The goal post is made with four plastic water bottles, and the makeshift soccer field is rowdy with a group of children, aged about 11 to 12 years old. Most are sporting the bright red jerseys of Guangzhou Evergrande, the city's soccer team.
In the glowing dusk on a recent Sunday, a young African boy stands out from the crowd. Exaule Ngolo Serge is from the Democratic Republic of Congo, and like his young teammates, he, too, dreams of becoming a professional player in China when he grows up.
But, the young African hopes that it will not be his skin color that attracts attention, but his beautiful passes and swift shots on the pitch.
"People call our living compound here the 'chocolate city'. I don't like the name. It sounds weird to me. Why do people have to stress on our skin tone?" Ngolo Serge complains as we sit talking in the family service center at Dengfeng community in Guangzhou's Yuexiu district.
Dengfeng also happens to have the largest concentration of Africans in the capital of Guangdong province in South China.
In the area's Baohanzhi Street, you can see bustling wholesale markets at the entrance where Africans bargain with Chinese shopkeepers as they buy clothes and electronic products to export to their own countries.
Further down the street, crowds of Africans buy colorful gowns and DVDs of television series and films popular in Africa. Others are congregated around phone booths making calls back home.
Those on a short visit stay in small inns and motels while those planning to stay longer rent apartments from local residents.
Ngolo Serge came to Guangzhou along with his parents in 2009, but when they decided to go home last year, he opted to stay on.
"I can get a better education in Guangzhou. I can learn Chinese and the math here is more difficult," the fifth-grader explains.
"I've made a lot of good friends who also love soccer as I do here in Guangzhou and the community's family service center established a soccer team for us in January."
Soccer helped him get over the initial loneliness and boredom when he first came to Guangzhou and didn't speak Chinese as well as he does now. He used to stay at home killing time with computer games while his parents were out.
The turning point came one day when he went downstairs and saw a group of children playing soccer. He showed them some of his amazing kicks and the other kids agreed at once that he could join their game.
Ngolo Serge looks like a young Mario Balotelli, the Italian soccer star, and in the eyes of his teammates in the Dengfeng youth soccer team, he plays just as well.
"I started playing soccer when I was two years old. Everyone loves soccer in our country. Boys or girls, we all rush to the playground everyday as soon as school is over at 12:30 pm and play soccer until 7:30 pm," Ngolo Serge says.

(Collected data entries)
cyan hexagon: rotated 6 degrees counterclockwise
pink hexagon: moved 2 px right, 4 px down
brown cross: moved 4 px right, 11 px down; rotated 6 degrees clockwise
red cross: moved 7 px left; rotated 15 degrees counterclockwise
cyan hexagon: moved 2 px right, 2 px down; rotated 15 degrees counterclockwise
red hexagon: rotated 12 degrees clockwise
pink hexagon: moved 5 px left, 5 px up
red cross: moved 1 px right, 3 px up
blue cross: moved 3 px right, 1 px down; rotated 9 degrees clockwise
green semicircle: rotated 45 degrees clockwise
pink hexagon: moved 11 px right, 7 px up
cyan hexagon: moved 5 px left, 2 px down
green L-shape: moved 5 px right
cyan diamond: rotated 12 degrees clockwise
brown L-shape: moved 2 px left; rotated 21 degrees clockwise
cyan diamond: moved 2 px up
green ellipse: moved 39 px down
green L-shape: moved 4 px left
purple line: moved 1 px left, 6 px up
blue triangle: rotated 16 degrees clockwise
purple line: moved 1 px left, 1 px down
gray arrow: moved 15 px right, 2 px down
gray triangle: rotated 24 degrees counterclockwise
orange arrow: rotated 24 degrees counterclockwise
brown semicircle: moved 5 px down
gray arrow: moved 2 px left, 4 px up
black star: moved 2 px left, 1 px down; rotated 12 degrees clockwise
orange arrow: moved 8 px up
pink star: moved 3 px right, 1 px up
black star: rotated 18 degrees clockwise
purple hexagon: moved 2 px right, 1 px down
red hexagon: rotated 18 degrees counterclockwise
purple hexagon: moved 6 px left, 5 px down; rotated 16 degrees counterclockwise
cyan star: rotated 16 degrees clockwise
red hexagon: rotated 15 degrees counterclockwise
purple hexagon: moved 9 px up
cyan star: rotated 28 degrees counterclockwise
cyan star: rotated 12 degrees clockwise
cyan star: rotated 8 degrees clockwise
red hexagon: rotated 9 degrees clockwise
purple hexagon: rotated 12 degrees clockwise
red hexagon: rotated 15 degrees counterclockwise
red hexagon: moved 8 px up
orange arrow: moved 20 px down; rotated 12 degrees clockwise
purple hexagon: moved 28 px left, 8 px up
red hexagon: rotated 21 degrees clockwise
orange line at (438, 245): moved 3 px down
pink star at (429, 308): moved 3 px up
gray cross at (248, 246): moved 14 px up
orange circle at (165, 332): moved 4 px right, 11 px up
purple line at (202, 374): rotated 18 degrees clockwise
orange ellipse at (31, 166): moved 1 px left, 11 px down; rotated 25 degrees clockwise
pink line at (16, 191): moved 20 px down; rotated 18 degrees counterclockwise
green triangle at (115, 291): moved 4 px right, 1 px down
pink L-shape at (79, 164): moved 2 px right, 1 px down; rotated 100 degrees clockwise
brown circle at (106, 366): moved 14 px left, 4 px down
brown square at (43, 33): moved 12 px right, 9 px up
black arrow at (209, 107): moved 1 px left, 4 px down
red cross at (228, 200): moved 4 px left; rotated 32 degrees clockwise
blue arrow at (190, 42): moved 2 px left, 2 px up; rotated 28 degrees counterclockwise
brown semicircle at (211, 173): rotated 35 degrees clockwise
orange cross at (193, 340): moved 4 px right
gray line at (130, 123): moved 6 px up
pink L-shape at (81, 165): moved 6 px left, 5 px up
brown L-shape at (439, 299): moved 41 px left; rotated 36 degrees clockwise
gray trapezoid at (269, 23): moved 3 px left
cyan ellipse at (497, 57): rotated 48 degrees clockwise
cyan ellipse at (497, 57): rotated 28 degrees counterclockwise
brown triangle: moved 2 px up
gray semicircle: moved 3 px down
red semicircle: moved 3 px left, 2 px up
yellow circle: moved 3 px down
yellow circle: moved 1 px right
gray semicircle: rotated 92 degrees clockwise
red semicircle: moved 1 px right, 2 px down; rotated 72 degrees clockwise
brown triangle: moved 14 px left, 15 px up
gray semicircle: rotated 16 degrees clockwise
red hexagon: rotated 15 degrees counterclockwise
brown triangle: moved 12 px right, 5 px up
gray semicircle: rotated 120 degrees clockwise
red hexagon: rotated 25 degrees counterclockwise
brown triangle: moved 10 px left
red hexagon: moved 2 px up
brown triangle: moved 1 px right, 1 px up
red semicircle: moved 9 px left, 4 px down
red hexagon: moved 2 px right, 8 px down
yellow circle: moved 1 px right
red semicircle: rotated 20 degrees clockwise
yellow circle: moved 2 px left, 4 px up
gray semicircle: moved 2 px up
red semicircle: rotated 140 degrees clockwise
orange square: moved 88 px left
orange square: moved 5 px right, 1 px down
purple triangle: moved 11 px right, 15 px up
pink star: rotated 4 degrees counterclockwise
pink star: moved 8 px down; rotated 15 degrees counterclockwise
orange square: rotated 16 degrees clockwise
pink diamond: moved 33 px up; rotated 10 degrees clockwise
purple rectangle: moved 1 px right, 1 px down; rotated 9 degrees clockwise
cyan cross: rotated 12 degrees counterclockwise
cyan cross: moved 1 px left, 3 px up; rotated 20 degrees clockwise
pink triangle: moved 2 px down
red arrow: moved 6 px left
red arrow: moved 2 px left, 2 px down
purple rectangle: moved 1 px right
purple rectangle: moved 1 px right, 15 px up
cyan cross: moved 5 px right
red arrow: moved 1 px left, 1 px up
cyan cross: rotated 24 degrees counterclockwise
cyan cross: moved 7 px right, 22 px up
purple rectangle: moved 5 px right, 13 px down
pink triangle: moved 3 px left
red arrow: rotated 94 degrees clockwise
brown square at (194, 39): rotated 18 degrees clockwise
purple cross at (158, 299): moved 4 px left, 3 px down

(STATED GOAL 1) Reproduce the passage of the soccer article starting at "Ngolo Serge came" and ending at "join their game.".
(STATED GOAL 2) Resume the soccer article after its final sentence, carrying it on from that point.
The rows shown here were taken from a separate source and are unrelated to the article.

(TASK RESPONSE 1)
Ngolo Serge came to Guangzhou along with his parents in 2009, but when they decided to go home last year, he opted to stay on.
"I can get a better education in Guangzhou. I can learn Chinese and the math here is more difficult," the fifth-grader explains.
"I've made a lot of good friends who also love soccer as I do here in Guangzhou and the community's family service center established a soccer team for us in January."
Soccer helped him get over the initial loneliness and boredom when he first came to Guangzhou and didn't speak Chinese as well as he does now. He used to stay at home killing time with computer games while his parents were out.
The turning point came one day when he went downstairs and saw a group of children playing soccer. He showed them some of his amazing kicks and the other kids agreed at once that he could join their game.

(TASK RESPONSE 2)
"We've got more homework here in China and the parents of my Chinese friends usually won't let them out until they finish their homework."
The Congolese boy has won friends not just through his soccer skills. Many appreciate his joyful personality.
Chen Junhan, one of his teammates, says he seldom sees Ngolo Serge get angry and even when he does, he will just sit by the sidelines a while and join the game when he feels better.
"He cares for his friends very much. When I'm upset, he will look at me, make a naughty face and make me laugh," Chen says.
"Honestly, before knowing Xiao Jiang (Ngolo Serge's Chinese nickname), I thought Africa is a scary place with snakes crawling in jungles everywhere. But now I think it is a lovely place where I can meet happy people like him."
Huang Yaocai, a member of the staff at Dengfeng Community Family Service Center, came up with the idea of a soccer team when he saw Chinese and African children playing together happily in the compound.
"Love for soccer goes beyond national boundaries," says Huang, himself a soccer fan.
"I realized that sports is a good platform for Chinese and Africans to communicate and better understand each other."
To help Africans blend into the community, the family service center offers Chinese lessons free of charge and has organized activities such as inviting Chinese residents to teach their African neighbors how to make dumplings.
Bai Yan, lives in the building next to Ngolo Serge's and her elder son is Ngolo Serge's good friend.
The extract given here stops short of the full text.